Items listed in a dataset
--

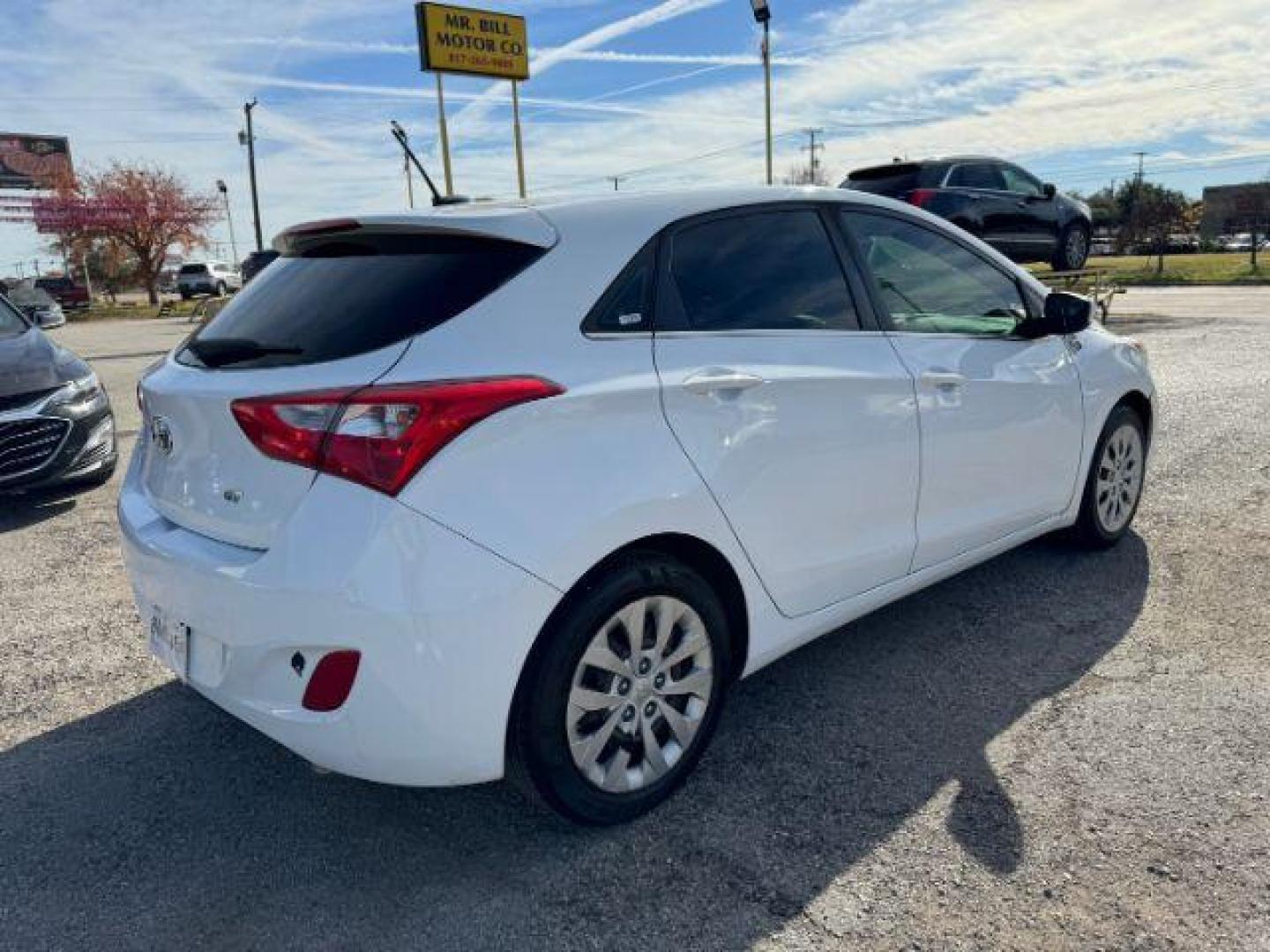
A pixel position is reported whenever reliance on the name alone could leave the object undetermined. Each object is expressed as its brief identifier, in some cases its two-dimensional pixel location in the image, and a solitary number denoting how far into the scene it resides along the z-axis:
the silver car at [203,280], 43.75
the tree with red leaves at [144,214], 47.91
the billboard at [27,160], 54.97
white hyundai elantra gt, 2.19
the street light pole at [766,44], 23.39
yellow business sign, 25.36
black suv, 11.62
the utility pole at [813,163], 66.31
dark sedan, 5.82
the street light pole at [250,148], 39.94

--

• **What you are asked to do**
Write the records out exactly, dropping every image.

• **Task result**
A pixel position is reported whenever reliance on the name alone could leave the object undetermined. Each object is expressed as its brief identifier, in some cases its two-dimensional pixel location in the image, and a solitary number denoting how far into the scene it resides along the z-axis:
the silver car at [203,280], 43.75
the tree with red leaves at [144,214], 47.91
the billboard at [27,160], 54.97
white hyundai elantra gt, 2.19
the street light pole at [766,44], 23.39
yellow business sign, 25.36
black suv, 11.62
the utility pole at [813,163], 66.31
dark sedan, 5.82
the street light pole at [250,148], 39.94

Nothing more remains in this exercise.